--- WHAT YOU NEED TO DO ---
Keep to one stretch of the data below, the lines from the one with "X002276698Y004665659D01*" up to and including the one with "X002377035Y004680185D01*", and return that stretch exactly.

--- EXTRACTED ENTRIES ---
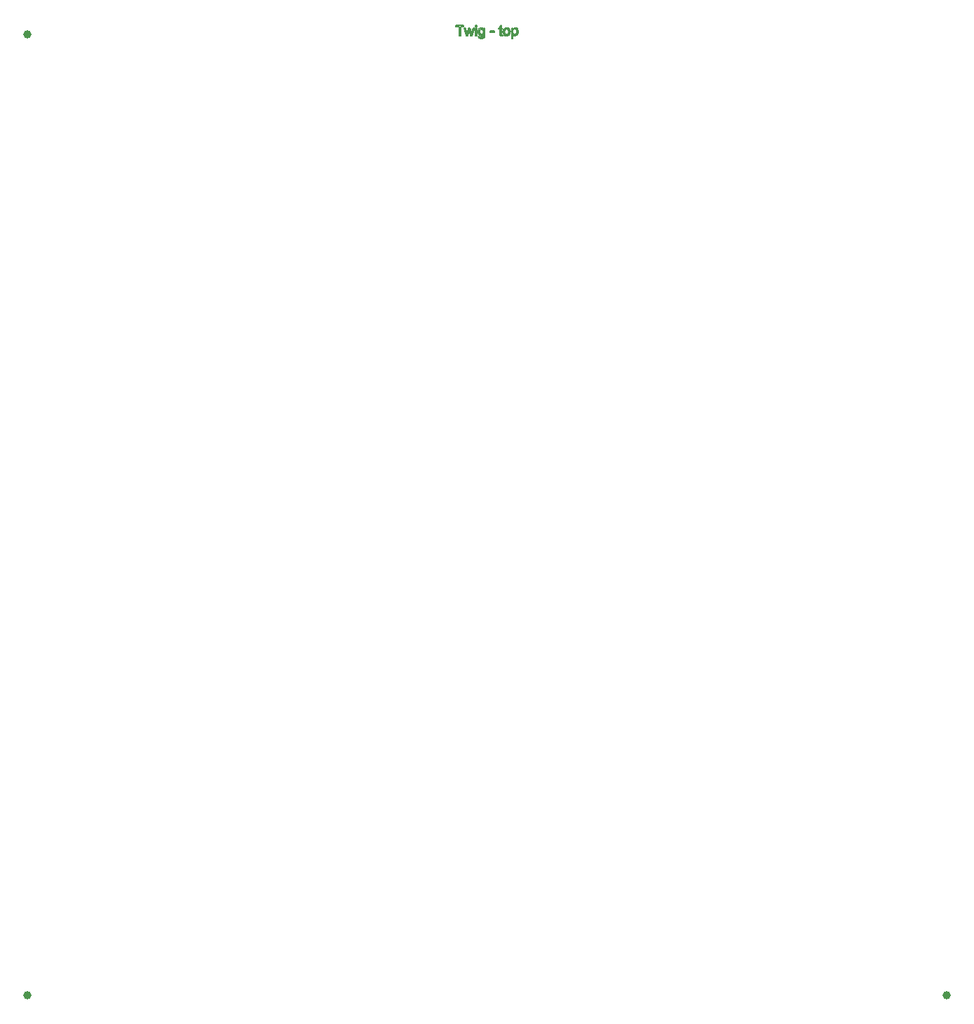
<source format=gtl>
%MOIN*%
%OFA0B0*%
%FSLAX36Y36*%
%IPPOS*%
%LPD*%
%ADD10C,0.03937007874015748*%
%ADD11C,0.0078740157480314977*%
D10*
X000118110Y004685039D03*
X000118110Y000118110D03*
X004488188Y000118110D03*
D11*
X002170154Y004723493D02*
X002153951Y004723493D01*
X002153951Y004729297D01*
X002192932Y004729297D01*
X002192932Y004723493D01*
X002176662Y004723493D01*
X002176662Y004680118D01*
X002170154Y004680118D01*
X002170154Y004723493D01*
X002194509Y004715744D02*
X002200749Y004715744D01*
X002206418Y004695180D01*
X002208531Y004687531D01*
X002208697Y004688204D01*
X002209060Y004689653D01*
X002209620Y004691878D01*
X002210376Y004694878D01*
X002216046Y004715744D01*
X002222252Y004715744D01*
X002227586Y004695079D01*
X002229364Y004688269D01*
X002231410Y004695146D01*
X002237516Y004715744D01*
X002243386Y004715744D01*
X002232249Y004680118D01*
X002225976Y004680118D01*
X002220306Y004701453D01*
X002218931Y004707525D01*
X002211718Y004680118D01*
X002205412Y004680118D01*
X002194509Y004715744D01*
X002248485Y004729297D02*
X002254524Y004729297D01*
X002254524Y004722353D01*
X002248485Y004722353D01*
X002248485Y004729297D01*
X002248485Y004715744D02*
X002254524Y004715744D01*
X002254524Y004680118D01*
X002248485Y004680118D01*
X002248485Y004715744D01*
X002268479Y004676293D02*
X002269175Y004673945D01*
X002270525Y004672335D01*
X002273184Y004671077D01*
X002276664Y004670658D01*
X002280379Y004671077D01*
X002283139Y004672335D01*
X002285051Y004674348D01*
X002286225Y004677031D01*
X002286569Y004679891D01*
X002286661Y004684781D01*
X002282216Y004681283D01*
X002276798Y004680118D01*
X002273333Y004680449D01*
X002270282Y004681443D01*
X002267647Y004683099D01*
X002265426Y004685418D01*
X002262407Y004691247D01*
X002261401Y004698132D01*
X002261862Y004703034D01*
X002263246Y004707542D01*
X002265506Y004711362D01*
X002268596Y004714201D01*
X002272408Y004715962D01*
X002276832Y004716549D01*
X002282585Y004715274D01*
X002287231Y004711450D01*
X002287231Y004715744D01*
X002292800Y004715744D01*
X002292800Y004684948D01*
X002292377Y004677841D01*
X002291106Y004673157D01*
X002288917Y004670049D01*
X002285739Y004667672D01*
X002281642Y004666162D01*
X002276698Y004665659D01*
X002270936Y004666376D01*
X002266399Y004668527D01*
X002263489Y004672121D01*
X002262608Y004677166D01*
X002268479Y004676293D01*
X002268303Y004692505D02*
X002270391Y004688336D01*
X002273528Y004685921D01*
X002277369Y004685116D01*
X002281193Y004685917D01*
X002284346Y004688320D01*
X002286460Y004692433D01*
X002287164Y004698367D01*
X002286439Y004704103D01*
X002284262Y004708230D01*
X002281063Y004710720D01*
X002277268Y004711551D01*
X002273544Y004710733D01*
X002270425Y004708280D01*
X002268311Y004704217D01*
X002267607Y004698568D01*
X002268303Y004692505D01*
X002318664Y004700950D02*
X002337215Y004700950D01*
X002337215Y004694878D01*
X002318664Y004694878D01*
X002318664Y004700950D01*
X002377035Y004680185D02*
X002372473Y004679648D01*
X002369554Y004679908D01*
X002367374Y004680688D01*
X002364824Y004683422D01*
X002364271Y004686051D01*
X002364086Y004690551D01*
X002364086Y004711047D01*
X002359658Y004711047D01*
X002359658Y004715744D01*
X002364086Y004715744D01*
X002364086Y004724567D01*
X002370091Y004728190D01*
X002370091Y004715744D01*
X002376163Y004715744D01*
X002376163Y004711047D01*
X002370091Y004711047D01*
X002370091Y004690215D01*
X002370171Y004688093D01*
X002370410Y004686894D01*
X002371450Y004685720D01*
X002373513Y004685284D01*
X002376163Y004685519D01*
X002377035Y004680185D01*
X002380163Y004702558D02*
X002381195Y004706544D01*
X002382914Y004709888D01*
X002385321Y004712591D01*
X002390420Y004715559D01*
X002396526Y004716549D01*
X002403201Y004715346D01*
X002408535Y004711735D01*
X002412032Y004706003D01*
X002413198Y004698434D01*
X002412682Y004692291D01*
X002411135Y004687615D01*
X002408602Y004684114D01*
X002405130Y004681493D01*
X002401008Y004679858D01*
X002396526Y004679312D01*
X002389762Y004680512D01*
X002384432Y004684110D01*
X002380973Y004689963D01*
X002379819Y004697931D01*
X002380163Y004702558D01*
X002386772Y004691947D02*
X002389011Y004687682D01*
X002392383Y004685129D01*
X002396526Y004684277D01*
X002400643Y004685133D01*
X002404006Y004687699D01*
X002406246Y004692018D01*
X002406992Y004698132D01*
X002406241Y004703940D01*
X002403990Y004708146D01*
X002400622Y004710699D01*
X002396526Y004711551D01*
X002392383Y004710704D01*
X002389011Y004708162D01*
X002386772Y004703910D01*
X002386026Y004697931D01*
X002386772Y004691947D01*
X002420276Y004715744D02*
X002425778Y004715744D01*
X002425778Y004711115D01*
X002427850Y004713492D01*
X002430173Y004715190D01*
X002432881Y004716209D01*
X002436110Y004716549D01*
X002440404Y004715962D01*
X002444161Y004714201D01*
X002447223Y004711370D01*
X002449428Y004707575D01*
X002450762Y004703093D01*
X002451206Y004698199D01*
X002450716Y004693004D01*
X002449244Y004688353D01*
X002446837Y004684487D01*
X002443541Y004681644D01*
X002439704Y004679895D01*
X002435674Y004679312D01*
X002430256Y004680587D01*
X002426315Y004683808D01*
X002426315Y004666464D01*
X002420276Y004666464D01*
X002420276Y004715744D01*
X002426441Y004691750D02*
X002428529Y004687565D01*
X002431607Y004685099D01*
X002435272Y004684277D01*
X002439008Y004685129D01*
X002442165Y004687682D01*
X002444317Y004692022D01*
X002445034Y004698233D01*
X002444333Y004704187D01*
X002442233Y004708431D01*
X002439159Y004710972D01*
X002435540Y004711819D01*
X002431904Y004710917D01*
X002428713Y004708213D01*
X002426487Y004703789D01*
X002425744Y004697729D01*
X002426441Y004691750D01*
M02*
</source>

--- TASK SOLUTION ---
X002276698Y004665659D01*
X002270936Y004666376D01*
X002266399Y004668527D01*
X002263489Y004672121D01*
X002262608Y004677166D01*
X002268479Y004676293D01*
X002268303Y004692505D02*
X002270391Y004688336D01*
X002273528Y004685921D01*
X002277369Y004685116D01*
X002281193Y004685917D01*
X002284346Y004688320D01*
X002286460Y004692433D01*
X002287164Y004698367D01*
X002286439Y004704103D01*
X002284262Y004708230D01*
X002281063Y004710720D01*
X002277268Y004711551D01*
X002273544Y004710733D01*
X002270425Y004708280D01*
X002268311Y004704217D01*
X002267607Y004698568D01*
X002268303Y004692505D01*
X002318664Y004700950D02*
X002337215Y004700950D01*
X002337215Y004694878D01*
X002318664Y004694878D01*
X002318664Y004700950D01*
X002377035Y004680185D02*
X002372473Y004679648D01*
X002369554Y004679908D01*
X002367374Y004680688D01*
X002364824Y004683422D01*
X002364271Y004686051D01*
X002364086Y004690551D01*
X002364086Y004711047D01*
X002359658Y004711047D01*
X002359658Y004715744D01*
X002364086Y004715744D01*
X002364086Y004724567D01*
X002370091Y004728190D01*
X002370091Y004715744D01*
X002376163Y004715744D01*
X002376163Y004711047D01*
X002370091Y004711047D01*
X002370091Y004690215D01*
X002370171Y004688093D01*
X002370410Y004686894D01*
X002371450Y004685720D01*
X002373513Y004685284D01*
X002376163Y004685519D01*
X002377035Y004680185D01*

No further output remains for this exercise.